As a post-doctoral fellow at the University of California, San Francisco in the mid 1980s, Napoleone Ferrara was studying the pituitary glands of cows when he discovered a substance in the gland cells that spurred the growth of blood vessel cells. In 1988 he joined the San Francisco Bay Area biotech company Genentech, and in 1989, Mr Ferrara and his team identified and cloned a gene for vascular endothelial growth factor (VEGF), a protein that plays a critical role in angiogenesis, the formation of new blood vessels.
This work has led to two breakthrough drugs now marketed by Genentech: Avastin (bevacizumab), an antibody aimed at treating solid tumours by choking off their blood supply, and Lucentis (ranibizumab), which curbs vision loss from three eye conditions, "wet" age-related macular degeneration (AMD), retinal vein occlusion (RVO) and diabetic macular edema (DME). These conditions occur when abnormal blood vessels grow in or underneath the retina.

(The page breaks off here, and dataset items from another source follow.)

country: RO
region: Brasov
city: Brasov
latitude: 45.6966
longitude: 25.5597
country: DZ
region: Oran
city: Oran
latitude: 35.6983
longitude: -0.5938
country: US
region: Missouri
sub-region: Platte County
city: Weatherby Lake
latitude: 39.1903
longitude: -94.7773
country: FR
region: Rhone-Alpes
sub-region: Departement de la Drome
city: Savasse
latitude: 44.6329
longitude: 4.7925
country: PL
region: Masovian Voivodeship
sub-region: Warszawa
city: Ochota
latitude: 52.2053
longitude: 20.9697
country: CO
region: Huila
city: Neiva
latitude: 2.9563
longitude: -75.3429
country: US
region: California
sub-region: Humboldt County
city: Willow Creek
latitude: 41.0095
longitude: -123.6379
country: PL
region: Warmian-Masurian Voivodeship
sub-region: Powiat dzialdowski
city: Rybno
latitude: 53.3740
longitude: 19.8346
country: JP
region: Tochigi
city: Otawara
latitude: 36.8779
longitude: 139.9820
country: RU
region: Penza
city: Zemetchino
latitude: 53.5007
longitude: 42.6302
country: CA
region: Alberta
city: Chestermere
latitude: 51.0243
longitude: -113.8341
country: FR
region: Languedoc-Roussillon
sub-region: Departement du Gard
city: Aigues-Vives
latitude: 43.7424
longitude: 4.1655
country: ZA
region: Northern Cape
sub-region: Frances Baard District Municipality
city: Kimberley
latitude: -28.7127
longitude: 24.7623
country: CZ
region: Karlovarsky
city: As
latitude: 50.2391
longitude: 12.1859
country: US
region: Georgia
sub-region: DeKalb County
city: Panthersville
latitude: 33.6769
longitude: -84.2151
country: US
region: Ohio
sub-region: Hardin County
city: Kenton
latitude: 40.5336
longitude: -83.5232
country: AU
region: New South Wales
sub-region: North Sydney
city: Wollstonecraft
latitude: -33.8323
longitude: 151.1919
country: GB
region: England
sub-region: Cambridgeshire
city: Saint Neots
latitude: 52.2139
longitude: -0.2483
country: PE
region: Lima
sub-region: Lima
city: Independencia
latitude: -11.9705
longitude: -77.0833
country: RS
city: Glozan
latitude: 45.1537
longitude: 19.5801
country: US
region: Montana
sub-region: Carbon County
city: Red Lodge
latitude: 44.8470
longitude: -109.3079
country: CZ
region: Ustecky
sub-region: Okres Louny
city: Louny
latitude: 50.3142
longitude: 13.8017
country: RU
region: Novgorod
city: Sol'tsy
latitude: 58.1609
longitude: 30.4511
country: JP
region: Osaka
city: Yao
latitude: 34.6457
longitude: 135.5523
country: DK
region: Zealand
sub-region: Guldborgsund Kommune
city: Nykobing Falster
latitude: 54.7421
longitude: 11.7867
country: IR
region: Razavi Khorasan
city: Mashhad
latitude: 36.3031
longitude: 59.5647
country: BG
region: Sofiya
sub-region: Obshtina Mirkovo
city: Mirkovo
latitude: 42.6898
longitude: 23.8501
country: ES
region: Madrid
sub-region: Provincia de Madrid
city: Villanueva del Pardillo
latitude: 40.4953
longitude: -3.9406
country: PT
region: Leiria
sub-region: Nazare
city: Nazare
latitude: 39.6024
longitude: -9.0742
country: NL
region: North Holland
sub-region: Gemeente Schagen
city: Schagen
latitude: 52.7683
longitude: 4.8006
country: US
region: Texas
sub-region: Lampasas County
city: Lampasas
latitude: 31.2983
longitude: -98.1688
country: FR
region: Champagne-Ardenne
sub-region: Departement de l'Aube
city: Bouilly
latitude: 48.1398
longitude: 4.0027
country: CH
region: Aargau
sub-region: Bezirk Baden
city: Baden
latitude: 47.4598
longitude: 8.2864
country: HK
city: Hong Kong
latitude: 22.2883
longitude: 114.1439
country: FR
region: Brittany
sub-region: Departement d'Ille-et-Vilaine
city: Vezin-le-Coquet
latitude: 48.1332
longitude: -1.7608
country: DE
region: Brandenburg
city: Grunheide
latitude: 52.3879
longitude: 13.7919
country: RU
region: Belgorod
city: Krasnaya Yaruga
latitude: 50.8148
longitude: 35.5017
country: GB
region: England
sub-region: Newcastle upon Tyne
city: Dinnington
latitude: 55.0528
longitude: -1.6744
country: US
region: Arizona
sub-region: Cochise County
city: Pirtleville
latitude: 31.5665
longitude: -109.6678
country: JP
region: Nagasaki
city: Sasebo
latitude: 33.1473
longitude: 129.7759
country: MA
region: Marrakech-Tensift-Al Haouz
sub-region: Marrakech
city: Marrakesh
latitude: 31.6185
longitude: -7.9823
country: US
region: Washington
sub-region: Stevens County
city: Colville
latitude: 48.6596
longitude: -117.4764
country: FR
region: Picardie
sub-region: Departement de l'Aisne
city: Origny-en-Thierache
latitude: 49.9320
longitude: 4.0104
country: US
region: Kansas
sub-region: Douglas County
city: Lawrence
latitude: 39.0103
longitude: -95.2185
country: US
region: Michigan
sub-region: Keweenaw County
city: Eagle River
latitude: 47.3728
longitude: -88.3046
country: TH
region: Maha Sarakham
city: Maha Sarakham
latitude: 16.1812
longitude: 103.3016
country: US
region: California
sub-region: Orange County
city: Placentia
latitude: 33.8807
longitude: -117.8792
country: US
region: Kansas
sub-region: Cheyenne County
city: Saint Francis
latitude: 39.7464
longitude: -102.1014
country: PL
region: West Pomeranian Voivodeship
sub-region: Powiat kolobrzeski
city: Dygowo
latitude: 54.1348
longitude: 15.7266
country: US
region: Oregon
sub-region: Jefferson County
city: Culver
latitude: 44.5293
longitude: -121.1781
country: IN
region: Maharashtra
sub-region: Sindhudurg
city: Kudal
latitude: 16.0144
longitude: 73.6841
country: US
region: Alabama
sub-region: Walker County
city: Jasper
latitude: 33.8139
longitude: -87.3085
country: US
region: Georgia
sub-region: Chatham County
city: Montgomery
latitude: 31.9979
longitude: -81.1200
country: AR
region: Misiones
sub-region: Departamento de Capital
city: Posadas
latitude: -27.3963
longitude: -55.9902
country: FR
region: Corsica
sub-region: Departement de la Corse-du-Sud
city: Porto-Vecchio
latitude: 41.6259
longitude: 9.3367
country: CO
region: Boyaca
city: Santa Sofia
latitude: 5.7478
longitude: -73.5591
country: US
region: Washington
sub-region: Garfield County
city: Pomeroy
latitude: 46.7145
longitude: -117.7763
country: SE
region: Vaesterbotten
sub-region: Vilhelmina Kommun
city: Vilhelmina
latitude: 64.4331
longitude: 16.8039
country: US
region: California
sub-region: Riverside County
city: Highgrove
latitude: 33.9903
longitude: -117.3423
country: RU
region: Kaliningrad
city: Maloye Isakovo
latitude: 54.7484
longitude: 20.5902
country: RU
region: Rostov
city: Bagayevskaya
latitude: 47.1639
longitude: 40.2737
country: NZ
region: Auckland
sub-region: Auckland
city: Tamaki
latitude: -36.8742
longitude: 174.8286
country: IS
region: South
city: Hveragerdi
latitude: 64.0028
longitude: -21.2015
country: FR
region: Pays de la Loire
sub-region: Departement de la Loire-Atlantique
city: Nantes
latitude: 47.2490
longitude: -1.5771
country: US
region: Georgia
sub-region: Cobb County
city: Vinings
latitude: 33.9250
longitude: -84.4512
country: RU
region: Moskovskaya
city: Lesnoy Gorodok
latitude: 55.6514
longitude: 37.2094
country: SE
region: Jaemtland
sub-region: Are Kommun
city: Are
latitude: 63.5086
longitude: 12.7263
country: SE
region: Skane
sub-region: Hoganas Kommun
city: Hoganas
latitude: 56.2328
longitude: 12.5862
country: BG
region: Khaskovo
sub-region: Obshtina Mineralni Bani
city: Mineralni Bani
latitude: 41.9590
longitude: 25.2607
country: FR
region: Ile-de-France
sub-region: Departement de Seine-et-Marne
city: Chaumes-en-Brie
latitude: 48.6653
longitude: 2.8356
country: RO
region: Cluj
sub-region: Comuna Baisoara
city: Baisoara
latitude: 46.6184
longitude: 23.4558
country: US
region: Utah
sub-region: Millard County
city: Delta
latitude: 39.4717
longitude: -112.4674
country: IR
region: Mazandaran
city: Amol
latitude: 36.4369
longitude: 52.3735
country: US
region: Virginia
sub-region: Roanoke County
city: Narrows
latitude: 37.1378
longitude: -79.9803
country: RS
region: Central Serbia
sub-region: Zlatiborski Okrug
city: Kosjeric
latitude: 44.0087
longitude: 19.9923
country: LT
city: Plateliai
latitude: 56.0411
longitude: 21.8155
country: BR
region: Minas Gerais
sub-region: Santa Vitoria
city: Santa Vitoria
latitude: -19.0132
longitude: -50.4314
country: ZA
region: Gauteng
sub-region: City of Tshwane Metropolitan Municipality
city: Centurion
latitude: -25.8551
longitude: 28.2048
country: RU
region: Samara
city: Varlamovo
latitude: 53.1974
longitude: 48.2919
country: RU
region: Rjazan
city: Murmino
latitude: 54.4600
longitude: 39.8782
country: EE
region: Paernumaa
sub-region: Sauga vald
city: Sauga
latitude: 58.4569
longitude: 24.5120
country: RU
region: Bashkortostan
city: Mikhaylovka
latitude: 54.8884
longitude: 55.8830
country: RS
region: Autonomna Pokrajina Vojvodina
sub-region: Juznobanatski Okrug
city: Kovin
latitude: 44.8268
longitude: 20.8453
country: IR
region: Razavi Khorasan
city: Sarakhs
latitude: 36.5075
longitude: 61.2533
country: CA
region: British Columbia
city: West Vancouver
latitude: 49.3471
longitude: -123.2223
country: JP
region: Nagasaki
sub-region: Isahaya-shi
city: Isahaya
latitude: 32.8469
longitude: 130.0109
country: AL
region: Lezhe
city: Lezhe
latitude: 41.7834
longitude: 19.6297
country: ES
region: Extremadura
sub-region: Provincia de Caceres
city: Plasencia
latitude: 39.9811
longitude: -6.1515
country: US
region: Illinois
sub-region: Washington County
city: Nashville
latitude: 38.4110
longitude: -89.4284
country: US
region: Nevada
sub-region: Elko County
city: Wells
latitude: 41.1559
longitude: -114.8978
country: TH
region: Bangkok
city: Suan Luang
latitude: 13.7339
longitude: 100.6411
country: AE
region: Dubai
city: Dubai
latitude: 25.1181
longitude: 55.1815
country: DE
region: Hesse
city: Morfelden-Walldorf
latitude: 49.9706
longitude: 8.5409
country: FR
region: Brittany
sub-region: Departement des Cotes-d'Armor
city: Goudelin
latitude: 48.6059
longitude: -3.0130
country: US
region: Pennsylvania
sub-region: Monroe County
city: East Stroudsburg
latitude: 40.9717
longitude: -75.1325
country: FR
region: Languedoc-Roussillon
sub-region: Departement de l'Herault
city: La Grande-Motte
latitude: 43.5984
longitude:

First approved by the US Food and Drug Administration (FDA) in 2004, Avastin is a therapeutic antibody that blocks new blood vessel formation by inhibiting the function of VEGF. It is currently approved to treat colorectal cancer that has metastasized, extending patient lives by five months on average. The American Cancer Society says colorectal cancer is the third leading cause of cancer death in the USA. Avastin also is used to treat certain types of lung and kidney cancers.
Lucentis is an antibody fragment that also blocks VEGF. It was approved to treat wet AMD by the US FDA in 2006. AMD is the leading cause of blindness for people over the age of 55. The US Centre of Disease Control and Prevention (CDC) estimates that 1.8 million Americans age 40 and older have wet AMD, and an additional 7.3 million are at substantial risk of developing AMD.
Ferrara, currently a Genentech Fellow, will leave Genentech at the end of the year to join an academic institution and will continue to study processes that regulate the blood supply in various situations. In addition, he will investigate the mechanisms of resistance to anti-angiogenic therapies.